### RECORDS SUPPLIED
━━━━━━━━━━━━━━━━━━━━━━━━━━━━━━

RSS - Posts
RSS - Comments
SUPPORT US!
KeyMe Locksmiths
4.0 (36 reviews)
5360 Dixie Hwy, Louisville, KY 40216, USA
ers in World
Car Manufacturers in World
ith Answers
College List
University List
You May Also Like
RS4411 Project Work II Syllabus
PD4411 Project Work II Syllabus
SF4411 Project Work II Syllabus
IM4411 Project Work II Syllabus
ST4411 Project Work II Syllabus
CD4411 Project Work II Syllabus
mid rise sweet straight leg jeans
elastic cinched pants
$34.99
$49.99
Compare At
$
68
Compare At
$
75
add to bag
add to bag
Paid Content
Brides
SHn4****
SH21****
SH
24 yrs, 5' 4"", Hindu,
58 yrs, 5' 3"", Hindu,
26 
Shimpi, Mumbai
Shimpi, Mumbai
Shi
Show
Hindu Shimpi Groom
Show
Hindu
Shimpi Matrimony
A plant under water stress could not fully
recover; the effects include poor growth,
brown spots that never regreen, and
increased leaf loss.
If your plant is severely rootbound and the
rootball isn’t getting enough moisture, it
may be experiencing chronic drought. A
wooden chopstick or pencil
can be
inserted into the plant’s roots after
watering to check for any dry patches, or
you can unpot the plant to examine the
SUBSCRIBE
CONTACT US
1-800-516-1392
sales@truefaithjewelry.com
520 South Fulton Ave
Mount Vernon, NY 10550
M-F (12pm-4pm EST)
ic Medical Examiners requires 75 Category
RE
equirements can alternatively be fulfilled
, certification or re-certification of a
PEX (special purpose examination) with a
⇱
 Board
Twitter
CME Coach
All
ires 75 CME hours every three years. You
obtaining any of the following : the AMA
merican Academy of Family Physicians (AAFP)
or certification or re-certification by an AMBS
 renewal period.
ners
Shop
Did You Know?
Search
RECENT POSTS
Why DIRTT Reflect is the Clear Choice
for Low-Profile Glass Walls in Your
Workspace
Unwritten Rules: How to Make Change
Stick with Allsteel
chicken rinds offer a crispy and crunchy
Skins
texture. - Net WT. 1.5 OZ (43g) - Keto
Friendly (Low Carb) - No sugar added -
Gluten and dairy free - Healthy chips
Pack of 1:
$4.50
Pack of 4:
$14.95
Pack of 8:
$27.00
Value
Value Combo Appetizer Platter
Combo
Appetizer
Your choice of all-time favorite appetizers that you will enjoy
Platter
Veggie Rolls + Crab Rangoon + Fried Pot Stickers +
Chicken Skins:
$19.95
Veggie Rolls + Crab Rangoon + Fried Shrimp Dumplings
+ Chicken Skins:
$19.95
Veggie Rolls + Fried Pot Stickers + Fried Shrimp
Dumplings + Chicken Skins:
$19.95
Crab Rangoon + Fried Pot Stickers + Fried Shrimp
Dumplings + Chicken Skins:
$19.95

━━━━━━━━━━━━━━━━━━━━━━━━━━━━━━

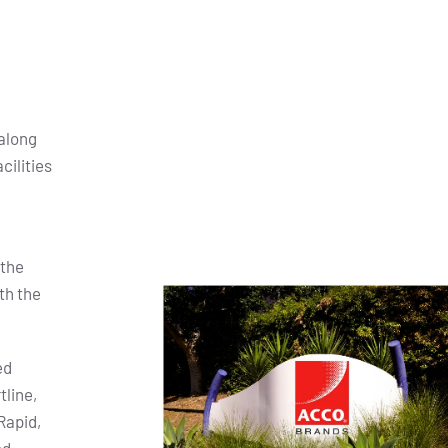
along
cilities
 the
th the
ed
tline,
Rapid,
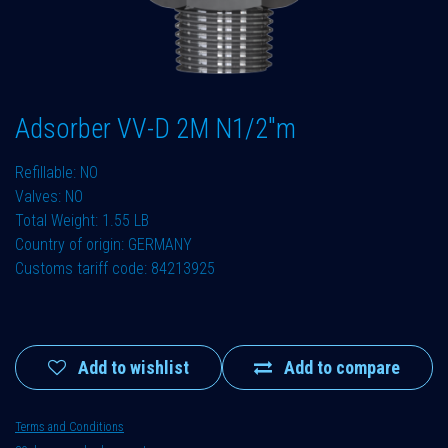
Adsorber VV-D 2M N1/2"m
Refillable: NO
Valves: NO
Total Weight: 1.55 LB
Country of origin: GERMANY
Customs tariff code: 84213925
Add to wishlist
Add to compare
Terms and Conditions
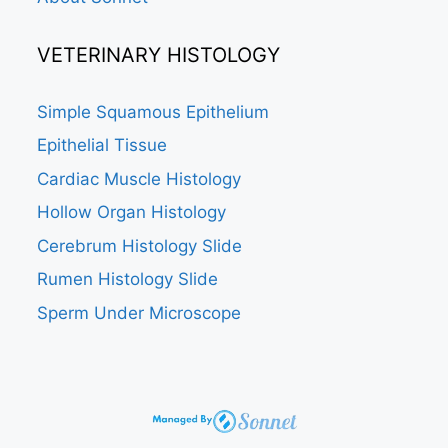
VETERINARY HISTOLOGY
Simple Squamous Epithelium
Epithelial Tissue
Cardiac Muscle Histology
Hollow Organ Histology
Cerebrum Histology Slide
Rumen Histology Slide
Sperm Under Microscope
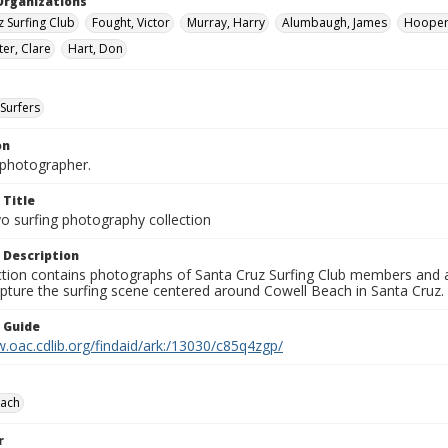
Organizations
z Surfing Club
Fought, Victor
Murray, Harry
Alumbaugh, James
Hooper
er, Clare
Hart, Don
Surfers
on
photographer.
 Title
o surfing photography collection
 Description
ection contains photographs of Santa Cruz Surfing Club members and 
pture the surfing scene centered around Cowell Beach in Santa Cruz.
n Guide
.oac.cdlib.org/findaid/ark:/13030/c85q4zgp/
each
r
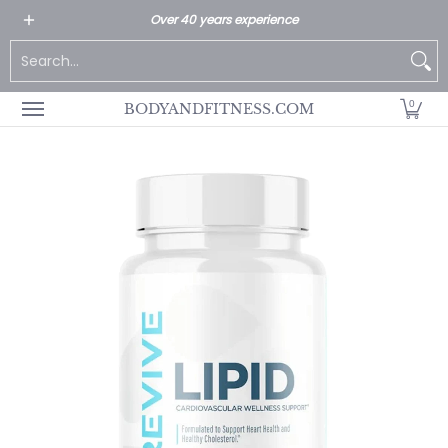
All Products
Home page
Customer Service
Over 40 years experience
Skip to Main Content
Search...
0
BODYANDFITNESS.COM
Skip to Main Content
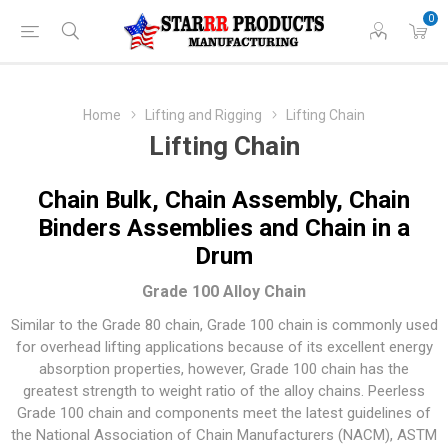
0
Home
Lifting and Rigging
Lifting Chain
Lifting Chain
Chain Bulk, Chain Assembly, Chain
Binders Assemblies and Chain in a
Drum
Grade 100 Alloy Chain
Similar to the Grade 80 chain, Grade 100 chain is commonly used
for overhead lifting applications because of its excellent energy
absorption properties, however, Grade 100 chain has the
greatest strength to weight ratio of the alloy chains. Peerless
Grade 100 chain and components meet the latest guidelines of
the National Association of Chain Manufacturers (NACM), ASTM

━━━━━━━━━━━━━━━━━━━━━━━━━━━━━━

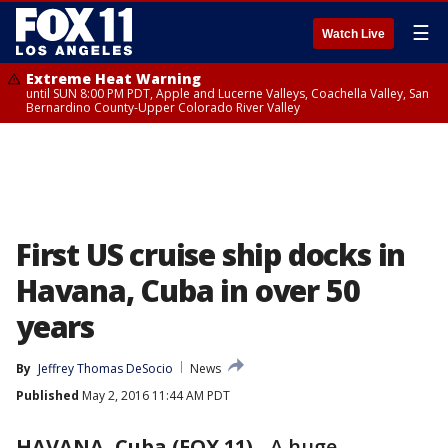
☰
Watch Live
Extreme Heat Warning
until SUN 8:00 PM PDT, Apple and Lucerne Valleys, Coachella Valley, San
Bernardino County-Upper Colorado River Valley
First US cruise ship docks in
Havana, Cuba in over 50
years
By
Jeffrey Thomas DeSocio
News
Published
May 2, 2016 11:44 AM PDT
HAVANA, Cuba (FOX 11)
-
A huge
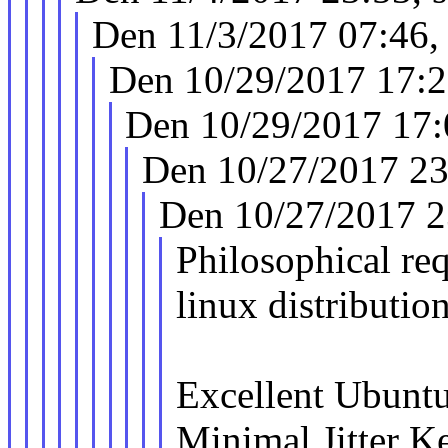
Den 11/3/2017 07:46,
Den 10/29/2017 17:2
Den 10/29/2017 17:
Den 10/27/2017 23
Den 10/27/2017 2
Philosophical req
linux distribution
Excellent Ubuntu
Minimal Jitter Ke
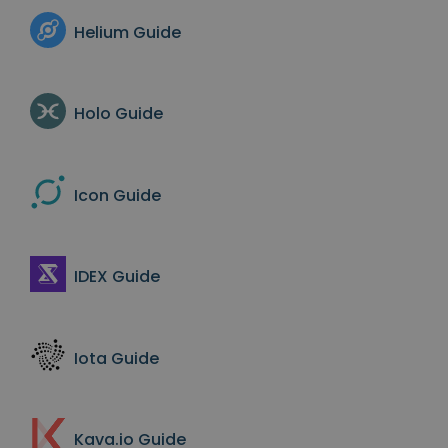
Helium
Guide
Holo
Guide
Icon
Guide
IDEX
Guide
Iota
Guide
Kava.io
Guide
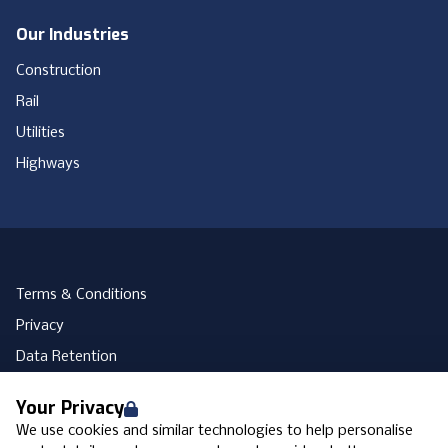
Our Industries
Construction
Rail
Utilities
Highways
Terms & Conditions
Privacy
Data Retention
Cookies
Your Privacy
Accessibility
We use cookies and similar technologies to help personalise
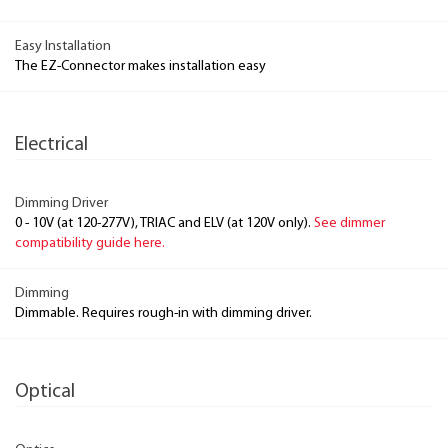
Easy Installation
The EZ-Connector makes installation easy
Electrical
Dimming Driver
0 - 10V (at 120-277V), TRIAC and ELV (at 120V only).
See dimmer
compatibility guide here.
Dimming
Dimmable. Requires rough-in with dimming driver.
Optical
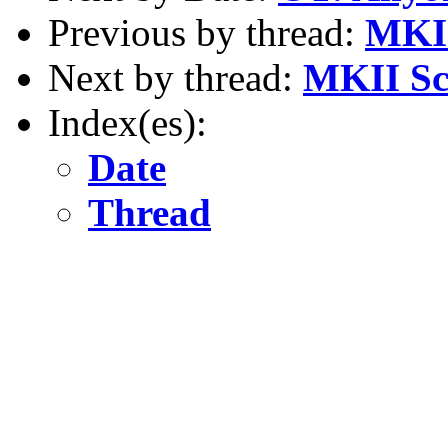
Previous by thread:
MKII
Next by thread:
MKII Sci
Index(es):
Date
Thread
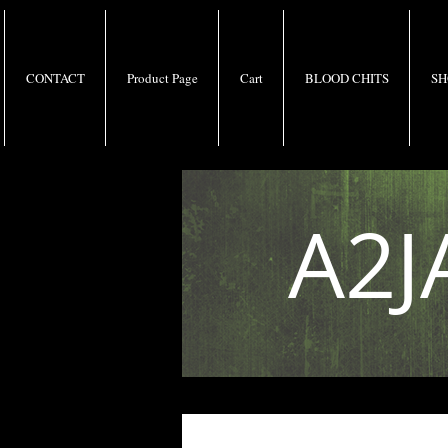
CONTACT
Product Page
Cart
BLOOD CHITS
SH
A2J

━━━━━━━━━━━━━━━━━━━━━━━━━━━━━━

### YOUR ASSIGNMENT
The expected answer is an exact copy of the lines above, beginning at the line with "Mount Vernon, NY 10550" and ending at the line with "ires 75 CME hours every three years. You", with both ends in.

### SOLUTION
Mount Vernon, NY 10550
M-F (12pm-4pm EST)
ic Medical Examiners requires 75 Category
RE
equirements can alternatively be fulfilled
, certification or re-certification of a
PEX (special purpose examination) with a
⇱
 Board
Twitter
CME Coach
All
ires 75 CME hours every three years. You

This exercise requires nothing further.